Key Highlights
- BYD experienced a 19% decline in net profit during 2025, falling to CNY 32.6 billion — marking its first earnings contraction in four years.
- Despite achieving record revenue of CNY 804 billion (up 3.5% globally), the company saw domestic sales contract by nearly 8%.
- Company executives privately revealed to analysts an ambitious 2026 export projection of 1.5 million vehicles, representing a 15% increase over its publicly stated goal.
- According to Citigroup analysis, BYD’s Chinese automotive division may turn unprofitable in Q1 2026, making international markets crucial.
- Early 2026 data shows a stark divergence: domestic deliveries collapsed 58% while overseas shipments jumped over 50%.
BYD achieved top-line revenue growth in 2025, yet the underlying financial health tells a more concerning story. The electric vehicle manufacturer saw net income tumble 19% to CNY 32.6 billion (approximately $4.7 billion), ending a four-year run of consecutive profit increases.
Total revenue reached CNY 804 billion, marking a 3.5% year-over-year increase. However, this topline figure conceals a troubling reality: the company’s Chinese stronghold is rapidly deteriorating.
Vehicle sales within China dropped nearly 8% throughout 2025, totaling approximately 3.56 million units. The latter six months proved particularly challenging as domestic competitors intensified their assault and consumer appetite weakened.
The deterioration accelerated entering 2026. During the opening two months of the year, BYD’s China-based vehicle deliveries crashed 58% to merely 199,159 units. This sharp contraction followed Beijing’s decision to scale back certain new energy vehicle incentives at year-end.
Citigroup analysts have warned that BYD’s mainland China automotive operations may turn unprofitable during the first quarter of 2026. Should this materialize, international sales would become the sole profit-generating segment of its vehicle business — representing a dramatic transformation for the planet’s largest EV manufacturer.
International Markets Become Lifeline
Foreign markets have emerged as BYD’s primary growth driver. BYD delivered more than one million vehicles to overseas customers in 2025, representing a remarkable 151% increase from 2024. During January and February 2026, international shipments climbed over 50% to 201,082 units, providing a stark contrast to the domestic market meltdown.
During a closed-door analyst session following Monday’s earnings announcement, BYD leadership privately communicated expectations for 2026 export volumes to hit 1.5 million vehicles. This internal projection exceeds by 15% the company’s official January guidance of 1.3 million units.
The higher forecast has not received formal public confirmation.
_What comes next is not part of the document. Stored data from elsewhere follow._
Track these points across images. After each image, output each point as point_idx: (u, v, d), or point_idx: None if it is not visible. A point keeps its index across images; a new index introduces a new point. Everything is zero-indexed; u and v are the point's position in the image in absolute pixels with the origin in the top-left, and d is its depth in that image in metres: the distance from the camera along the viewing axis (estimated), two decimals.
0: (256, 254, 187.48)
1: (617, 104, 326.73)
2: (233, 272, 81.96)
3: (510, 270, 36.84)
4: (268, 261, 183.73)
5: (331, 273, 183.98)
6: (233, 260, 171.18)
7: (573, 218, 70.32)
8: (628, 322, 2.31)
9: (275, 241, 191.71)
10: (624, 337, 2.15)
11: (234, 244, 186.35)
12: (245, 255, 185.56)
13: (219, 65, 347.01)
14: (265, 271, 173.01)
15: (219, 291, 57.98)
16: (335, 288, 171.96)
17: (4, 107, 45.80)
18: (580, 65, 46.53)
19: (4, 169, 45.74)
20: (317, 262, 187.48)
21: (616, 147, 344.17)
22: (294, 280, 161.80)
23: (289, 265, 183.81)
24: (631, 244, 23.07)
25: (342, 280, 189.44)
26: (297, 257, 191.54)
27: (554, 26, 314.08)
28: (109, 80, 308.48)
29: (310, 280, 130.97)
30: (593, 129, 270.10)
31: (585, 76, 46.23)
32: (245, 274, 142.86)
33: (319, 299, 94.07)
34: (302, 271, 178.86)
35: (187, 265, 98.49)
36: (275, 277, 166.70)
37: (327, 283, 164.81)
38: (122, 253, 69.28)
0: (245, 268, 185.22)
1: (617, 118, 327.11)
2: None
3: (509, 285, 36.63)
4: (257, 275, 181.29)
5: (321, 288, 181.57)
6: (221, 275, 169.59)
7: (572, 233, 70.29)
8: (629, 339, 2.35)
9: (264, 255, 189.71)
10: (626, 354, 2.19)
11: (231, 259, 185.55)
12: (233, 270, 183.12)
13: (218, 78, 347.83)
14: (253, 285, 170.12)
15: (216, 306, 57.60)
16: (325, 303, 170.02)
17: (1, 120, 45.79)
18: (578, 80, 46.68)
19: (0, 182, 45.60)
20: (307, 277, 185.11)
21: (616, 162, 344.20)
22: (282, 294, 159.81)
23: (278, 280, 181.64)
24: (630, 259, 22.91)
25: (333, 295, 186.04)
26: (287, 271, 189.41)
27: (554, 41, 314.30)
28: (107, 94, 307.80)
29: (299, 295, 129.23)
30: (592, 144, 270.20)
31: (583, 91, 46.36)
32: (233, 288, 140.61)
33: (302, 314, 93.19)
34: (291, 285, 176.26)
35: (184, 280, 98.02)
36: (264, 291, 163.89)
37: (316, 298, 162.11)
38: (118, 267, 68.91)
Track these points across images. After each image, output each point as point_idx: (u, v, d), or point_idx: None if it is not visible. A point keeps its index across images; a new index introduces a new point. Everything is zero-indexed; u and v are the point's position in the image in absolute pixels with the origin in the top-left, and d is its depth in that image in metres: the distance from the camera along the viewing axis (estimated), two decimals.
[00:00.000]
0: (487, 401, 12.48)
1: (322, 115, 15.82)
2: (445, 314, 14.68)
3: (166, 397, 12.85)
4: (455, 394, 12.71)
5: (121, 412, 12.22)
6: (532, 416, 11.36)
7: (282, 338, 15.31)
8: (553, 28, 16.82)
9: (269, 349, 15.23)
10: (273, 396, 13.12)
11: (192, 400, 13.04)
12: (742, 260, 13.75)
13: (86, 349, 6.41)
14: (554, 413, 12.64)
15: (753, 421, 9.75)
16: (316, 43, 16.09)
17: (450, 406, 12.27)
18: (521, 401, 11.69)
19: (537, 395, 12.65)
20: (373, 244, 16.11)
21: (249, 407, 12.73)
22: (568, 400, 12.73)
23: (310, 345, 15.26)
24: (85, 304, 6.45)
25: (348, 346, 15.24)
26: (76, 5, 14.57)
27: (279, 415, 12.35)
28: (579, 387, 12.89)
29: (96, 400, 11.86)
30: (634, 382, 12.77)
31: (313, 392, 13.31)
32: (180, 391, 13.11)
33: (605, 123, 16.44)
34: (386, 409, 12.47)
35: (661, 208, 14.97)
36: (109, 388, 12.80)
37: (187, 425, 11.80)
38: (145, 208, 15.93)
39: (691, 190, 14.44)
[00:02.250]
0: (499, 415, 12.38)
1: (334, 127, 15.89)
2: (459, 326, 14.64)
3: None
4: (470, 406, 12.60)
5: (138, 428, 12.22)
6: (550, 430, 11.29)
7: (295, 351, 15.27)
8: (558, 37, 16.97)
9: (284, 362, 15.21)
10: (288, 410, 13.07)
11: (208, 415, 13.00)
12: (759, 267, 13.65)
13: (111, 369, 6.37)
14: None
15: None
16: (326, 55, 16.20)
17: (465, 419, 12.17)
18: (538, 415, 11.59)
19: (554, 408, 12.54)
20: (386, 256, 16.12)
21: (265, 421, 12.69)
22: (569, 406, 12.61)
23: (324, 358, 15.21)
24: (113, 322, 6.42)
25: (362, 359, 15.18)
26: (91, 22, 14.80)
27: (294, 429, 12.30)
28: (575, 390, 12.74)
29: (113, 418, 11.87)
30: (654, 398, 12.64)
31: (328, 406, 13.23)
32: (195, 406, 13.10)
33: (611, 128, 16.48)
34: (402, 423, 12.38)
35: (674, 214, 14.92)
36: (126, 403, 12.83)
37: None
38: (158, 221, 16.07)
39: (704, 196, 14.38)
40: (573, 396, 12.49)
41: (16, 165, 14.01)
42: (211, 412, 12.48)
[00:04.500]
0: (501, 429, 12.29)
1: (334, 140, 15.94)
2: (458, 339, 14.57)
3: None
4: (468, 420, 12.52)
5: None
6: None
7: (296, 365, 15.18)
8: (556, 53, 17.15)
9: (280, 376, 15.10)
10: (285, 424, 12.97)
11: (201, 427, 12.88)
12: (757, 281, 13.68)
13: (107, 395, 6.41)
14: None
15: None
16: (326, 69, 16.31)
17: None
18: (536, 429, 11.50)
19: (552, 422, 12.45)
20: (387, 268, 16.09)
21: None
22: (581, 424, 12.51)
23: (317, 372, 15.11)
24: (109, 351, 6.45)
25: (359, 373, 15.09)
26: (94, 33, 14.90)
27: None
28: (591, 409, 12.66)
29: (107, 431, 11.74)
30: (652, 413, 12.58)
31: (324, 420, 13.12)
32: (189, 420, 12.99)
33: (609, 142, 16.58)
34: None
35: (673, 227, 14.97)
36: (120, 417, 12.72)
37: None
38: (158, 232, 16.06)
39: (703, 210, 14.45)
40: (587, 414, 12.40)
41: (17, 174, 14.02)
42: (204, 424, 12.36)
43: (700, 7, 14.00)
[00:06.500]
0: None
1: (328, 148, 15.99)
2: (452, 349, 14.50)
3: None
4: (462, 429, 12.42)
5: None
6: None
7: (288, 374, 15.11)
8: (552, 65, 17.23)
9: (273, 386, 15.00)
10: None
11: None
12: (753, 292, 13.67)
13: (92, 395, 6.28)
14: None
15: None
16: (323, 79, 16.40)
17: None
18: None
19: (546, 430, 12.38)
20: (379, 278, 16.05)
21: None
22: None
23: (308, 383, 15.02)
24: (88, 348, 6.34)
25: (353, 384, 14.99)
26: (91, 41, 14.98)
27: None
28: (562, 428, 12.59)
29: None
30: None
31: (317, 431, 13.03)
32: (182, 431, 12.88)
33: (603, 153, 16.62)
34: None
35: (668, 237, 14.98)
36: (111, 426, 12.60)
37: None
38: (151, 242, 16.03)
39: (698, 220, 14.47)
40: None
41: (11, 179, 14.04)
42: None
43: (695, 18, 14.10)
BYD’s media relations team did not provide comment when contacted.
To achieve these aggressive targets, BYD has been establishing production facilities across Brazil, Hungary, and various Southeast Asian nations — a strategic move designed to circumvent trade restrictions that would otherwise inflate vehicle prices in key markets.
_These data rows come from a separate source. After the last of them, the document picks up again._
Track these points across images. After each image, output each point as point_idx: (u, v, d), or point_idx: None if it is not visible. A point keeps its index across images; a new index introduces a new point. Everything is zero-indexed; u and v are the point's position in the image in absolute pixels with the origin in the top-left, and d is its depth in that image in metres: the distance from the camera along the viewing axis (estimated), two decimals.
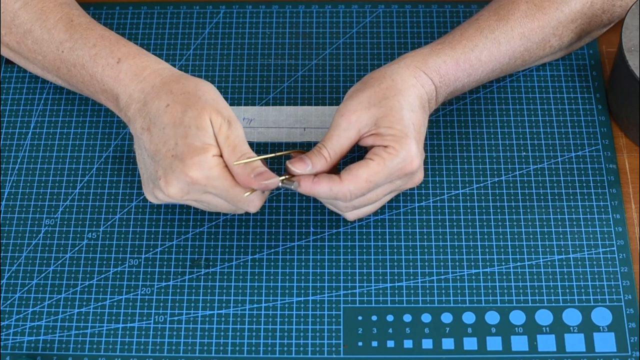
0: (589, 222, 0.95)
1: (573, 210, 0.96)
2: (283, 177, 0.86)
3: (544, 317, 0.91)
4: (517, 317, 0.91)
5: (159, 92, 0.87)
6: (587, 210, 0.96)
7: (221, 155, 0.85)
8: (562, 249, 0.94)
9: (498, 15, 0.95)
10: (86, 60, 0.92)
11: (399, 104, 0.87)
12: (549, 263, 0.93)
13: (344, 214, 0.90)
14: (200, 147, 0.84)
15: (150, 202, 0.97)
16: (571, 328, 0.90)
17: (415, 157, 0.86)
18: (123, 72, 0.90)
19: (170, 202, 0.88)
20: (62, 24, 0.94)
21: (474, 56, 0.93)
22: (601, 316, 0.91)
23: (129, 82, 0.89)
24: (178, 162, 0.83)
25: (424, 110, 0.90)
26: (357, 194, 0.86)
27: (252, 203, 0.87)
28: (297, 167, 0.86)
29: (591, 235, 0.95)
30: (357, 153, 0.98)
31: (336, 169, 0.89)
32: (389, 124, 0.86)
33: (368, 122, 0.87)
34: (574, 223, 0.95)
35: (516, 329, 0.90)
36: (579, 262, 0.93)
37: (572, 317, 0.91)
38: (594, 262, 0.93)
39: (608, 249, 0.94)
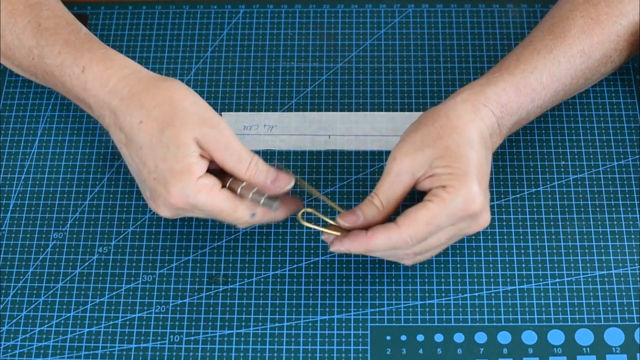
0: (632, 236, 0.94)
1: (615, 223, 0.95)
2: (327, 229, 0.86)
3: (584, 337, 0.90)
4: (556, 337, 0.90)
5: (129, 105, 0.86)
6: (631, 222, 0.95)
7: (209, 171, 0.84)
8: (604, 264, 0.93)
9: (553, 33, 0.93)
10: (54, 69, 0.92)
11: (455, 142, 0.84)
12: (590, 279, 0.92)
13: (402, 261, 0.88)
14: (182, 169, 0.83)
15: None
16: (613, 349, 0.89)
17: (478, 196, 0.83)
18: (89, 82, 0.89)
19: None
20: (29, 29, 0.93)
21: (535, 79, 0.91)
22: None
23: (97, 92, 0.89)
24: (161, 188, 0.84)
25: (486, 146, 0.87)
26: (417, 238, 0.83)
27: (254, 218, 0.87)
28: (346, 220, 0.85)
29: (634, 250, 0.93)
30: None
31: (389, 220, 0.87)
32: (446, 163, 0.83)
33: (423, 164, 0.84)
34: (617, 237, 0.94)
35: (555, 349, 0.89)
36: (622, 279, 0.92)
37: (614, 337, 0.89)
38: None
39: None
Battery Technology Emerges as Secondary Growth Driver
Beyond vehicle manufacturing, BYD is positioning its battery technology division as a significant future revenue contributor.
The manufacturer recently introduced an advanced rapid-charging solution capable of boosting battery levels from 10% to 70% within five minutes, with near-complete charges achievable in roughly nine minutes. BYD intends to deploy ultra-fast charging infrastructure in international markets beginning in 2027.
The company’s next-generation blade battery technology continues to receive substantial development investment for deployment in both BYD vehicles and products sold to external automotive manufacturers.
BYD also surpassed Tesla in worldwide EV deliveries during 2025, achieving this benchmark simultaneously with its profit contraction — illustrating the intensely competitive and margin-compressed nature of today’s electric vehicle industry.
BYD’s consolidated global vehicle sales totaled 4.6 million units in 2025, representing 7.7% year-over-year growth.